**** INFORMATION ****

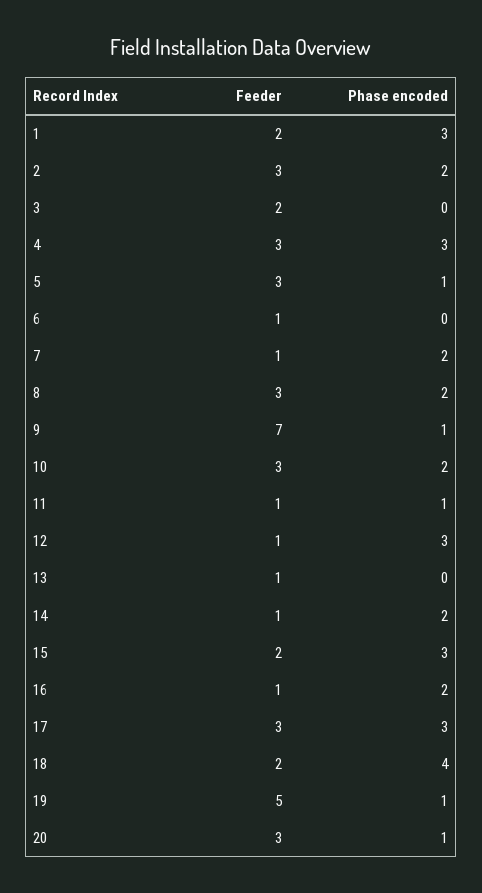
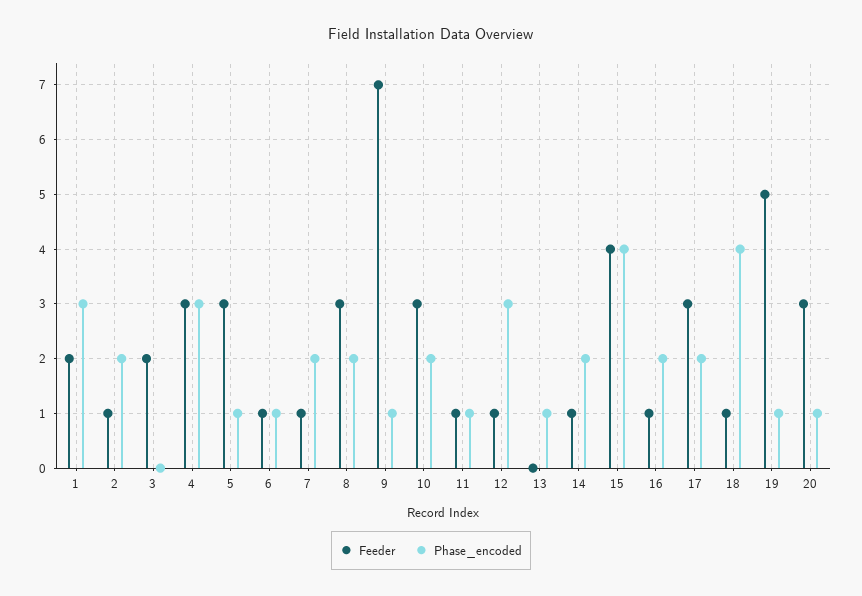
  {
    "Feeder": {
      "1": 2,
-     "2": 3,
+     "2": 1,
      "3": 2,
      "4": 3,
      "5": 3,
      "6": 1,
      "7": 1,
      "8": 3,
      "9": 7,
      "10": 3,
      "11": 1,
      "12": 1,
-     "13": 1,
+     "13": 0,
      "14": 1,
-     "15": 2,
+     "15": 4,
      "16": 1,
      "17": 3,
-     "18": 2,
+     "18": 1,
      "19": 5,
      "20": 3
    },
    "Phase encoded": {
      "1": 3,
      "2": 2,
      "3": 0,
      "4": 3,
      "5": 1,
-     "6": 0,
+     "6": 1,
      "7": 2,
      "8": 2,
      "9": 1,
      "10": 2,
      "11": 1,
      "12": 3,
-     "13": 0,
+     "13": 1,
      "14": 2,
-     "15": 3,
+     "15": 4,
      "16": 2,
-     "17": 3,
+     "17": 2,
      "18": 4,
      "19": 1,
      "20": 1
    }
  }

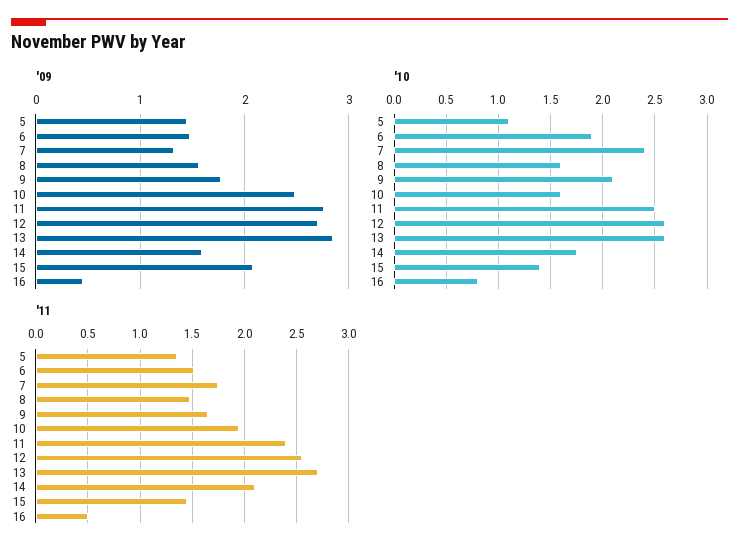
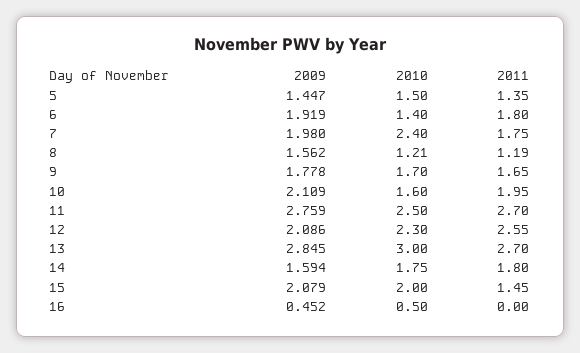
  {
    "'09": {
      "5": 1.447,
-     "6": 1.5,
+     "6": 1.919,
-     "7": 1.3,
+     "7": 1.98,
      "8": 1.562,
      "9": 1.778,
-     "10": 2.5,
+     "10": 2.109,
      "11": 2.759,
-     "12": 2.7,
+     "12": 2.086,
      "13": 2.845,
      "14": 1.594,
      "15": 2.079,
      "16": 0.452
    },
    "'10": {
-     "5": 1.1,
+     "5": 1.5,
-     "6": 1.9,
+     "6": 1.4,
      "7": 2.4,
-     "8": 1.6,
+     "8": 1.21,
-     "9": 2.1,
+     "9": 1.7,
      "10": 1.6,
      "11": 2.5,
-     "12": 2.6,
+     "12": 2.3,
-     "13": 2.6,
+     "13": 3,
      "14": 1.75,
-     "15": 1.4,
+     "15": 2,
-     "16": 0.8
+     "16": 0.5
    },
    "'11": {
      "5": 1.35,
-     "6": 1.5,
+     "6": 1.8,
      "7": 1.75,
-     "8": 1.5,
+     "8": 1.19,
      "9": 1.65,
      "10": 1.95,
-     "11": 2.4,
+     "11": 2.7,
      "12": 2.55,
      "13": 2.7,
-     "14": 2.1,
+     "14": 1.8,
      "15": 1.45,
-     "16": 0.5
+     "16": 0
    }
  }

****

* **WHAT THE TASK REQUIRES**
Return every entry above exactly. Pictures stay out.

* **SOLUTION TO THIS EXERCISE**
  {
    "Feeder": {
      "1": 2,
-     "2": 3,
+     "2": 1,
      "3": 2,
      "4": 3,
      "5": 3,
      "6": 1,
      "7": 1,
      "8": 3,
      "9": 7,
      "10": 3,
      "11": 1,
      "12": 1,
-     "13": 1,
+     "13": 0,
      "14": 1,
-     "15": 2,
+     "15": 4,
      "16": 1,
      "17": 3,
-     "18": 2,
+     "18": 1,
      "19": 5,
      "20": 3
    },
    "Phase encoded": {
      "1": 3,
      "2": 2,
      "3": 0,
      "4": 3,
      "5": 1,
-     "6": 0,
+     "6": 1,
      "7": 2,
      "8": 2,
      "9": 1,
      "10": 2,
      "11": 1,
      "12": 3,
-     "13": 0,
+     "13": 1,
      "14": 2,
-     "15": 3,
+     "15": 4,
      "16": 2,
-     "17": 3,
+     "17": 2,
      "18": 4,
      "19": 1,
      "20": 1
    }
  }

  {
    "'09": {
      "5": 1.447,
-     "6": 1.5,
+     "6": 1.919,
-     "7": 1.3,
+     "7": 1.98,
      "8": 1.562,
      "9": 1.778,
-     "10": 2.5,
+     "10": 2.109,
      "11": 2.759,
-     "12": 2.7,
+     "12": 2.086,
      "13": 2.845,
      "14": 1.594,
      "15": 2.079,
      "16": 0.452
    },
    "'10": {
-     "5": 1.1,
+     "5": 1.5,
-     "6": 1.9,
+     "6": 1.4,
      "7": 2.4,
-     "8": 1.6,
+     "8": 1.21,
-     "9": 2.1,
+     "9": 1.7,
      "10": 1.6,
      "11": 2.5,
-     "12": 2.6,
+     "12": 2.3,
-     "13": 2.6,
+     "13": 3,
      "14": 1.75,
-     "15": 1.4,
+     "15": 2,
-     "16": 0.8
+     "16": 0.5
    },
    "'11": {
      "5": 1.35,
-     "6": 1.5,
+     "6": 1.8,
      "7": 1.75,
-     "8": 1.5,
+     "8": 1.19,
      "9": 1.65,
      "10": 1.95,
-     "11": 2.4,
+     "11": 2.7,
      "12": 2.55,
      "13": 2.7,
-     "14": 2.1,
+     "14": 1.8,
      "15": 1.45,
-     "16": 0.5
+     "16": 0
    }
  }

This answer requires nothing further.